Des écarts existent forcément en allongeant la lactation des vaches. Les effets sont surtout visibles sur les multipares. Le tableau ci-dessous, montre des essais menés aux Pays-Bas en 2022. Ils affichent 4 kg de lait par vache par jour, sur les multipares, dans des systèmes intensifs. Les effets sont plus neutres sur les primipares. La majorité des essais montrent des effets similaires.
Intervalle vêlage – 1ère IA visée en jours
50
125
200
Primipares — kg lait par jour de lactation
23,3
22,7
23,5
Multipares — kg lait par jour de lactation
29,5
28,0
25,6
Des essais menés en France à l’Inrae, en système herbager très économe, montrent les mêmes effets. Moins de lait, avec plus de taux. D’un point de vue économique, c’est très variable d’un élevage à l’autre. La pertinence de ce choix repose sur un équilibre entre le gain de temps, le volume livré et l’efficacité économique au litre de lait.
Lactation
Classique
Prolongée
Durée de lactation (j)
284
569
Lait par vache (kg/VL/an)
4 622
4 259
TB (g/kg)
40,1
41,6
TP (g/kg)
31,7
33,6
Intervalle vêlage — 1ère IA (j)
76
408
IVV (j)
378
705
POMIÈS D., FOURNIER F., FARRUGGIA A. – INRAE Vet Agro Sup. 2016
Quel impact sur la reproduction ?
Les effets sont assez proches entre des mises à la reproduction après 50 ou 125 jours, en termes de fertilité. Au-delà, à 200 jours, la fertilité s’améliore réellement. Dans le détail, les vaches sont mieux cyclées, plus régulières… d’où de meilleurs résultats. Le tableau ci-dessous traduit les principales observations sur des reports tardifs à très tardifs :
Intervalle vêlage – 1ère IA visé (j)
50
125
200
Cycles normaux autour de l’IA visée (%)
58
77
92
Fertilité (%)
44
42
63
Intervalle vêlage IA fécondante (j)
86
162
219
Intervalle 1ère IA – IA fécondante (j)
36
37
19
JUNNAN et al – Animal Reproduction Science 2022 (Pays-Bas)
Est-ce vraiment pénalisant d’un point de vue économique ?

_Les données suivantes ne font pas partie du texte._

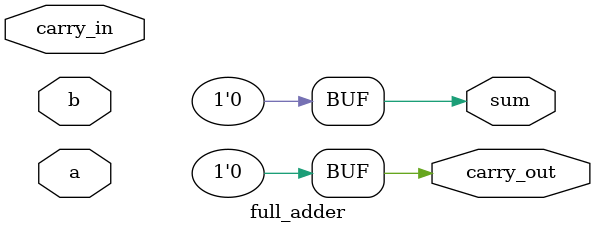
<source format=v>
module full_adder (
    input a,
    input b,
    input carry_in,
    output sum,
    output carry_out
);
    // Insert your RTL here to calculate the sum and carry out bits
    // Remove these assign statements once you write your own RTL
    
    assign sum = 1'b0;
    assign carry_out = 1'b0;
endmodule

</source>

L’étude menée à la ferme expérimentale de Trévarez (29) entre 2005 et 2011 a comparé 2 lots de vaches. Un lot est conduit en vêlages classiques, avec des écarts de vêlages 12 mois, l’autre avec des mises à la reproduction volontairement décalées, pour des écarts de vêlage de 18 mois. En pratique, les vaches produisent un peu moins de lait (- 640 l/VL/an), mais compensé par une meilleure valorisation des taux. L’autre avantage est la réduction du coût alimentaire aux 1 000 litres.
D’un point de vue économique, le système a un rôle prépondérant. À volume constant, dans cet exemple avec 600 000 litres livrés, il faut 7 vaches de plus pour produire le même volume. Le gain calculé était de + 10 €/1 000 l de marge brute. En revanche, à effectif constant, l’élevage livre 48 000 l de lait en moins par an, avec un impact de -10 €/1000 l. Avec la conjoncture actuelle, l’effet est même plus marqué.
Le volume est rarement le facteur limitant aujourd’hui. L’intérêt économique est très limité avec la conjoncture actuelle. Néanmoins sur des primipares, l’allongement volontaire de la lactation est toutefois peu pénalisant. C’est une possibilité pour assurer la prise d’état et la fertilité. Sur des multipares, la perte de lait est très pénalisante, et d’autant plus que la productivité des vaches est élevée. Mais le pratiquer sur une petite partie des vaches, pour décaler les vêlages par exemple, aura peu d’effet économique au global de l’exploitation.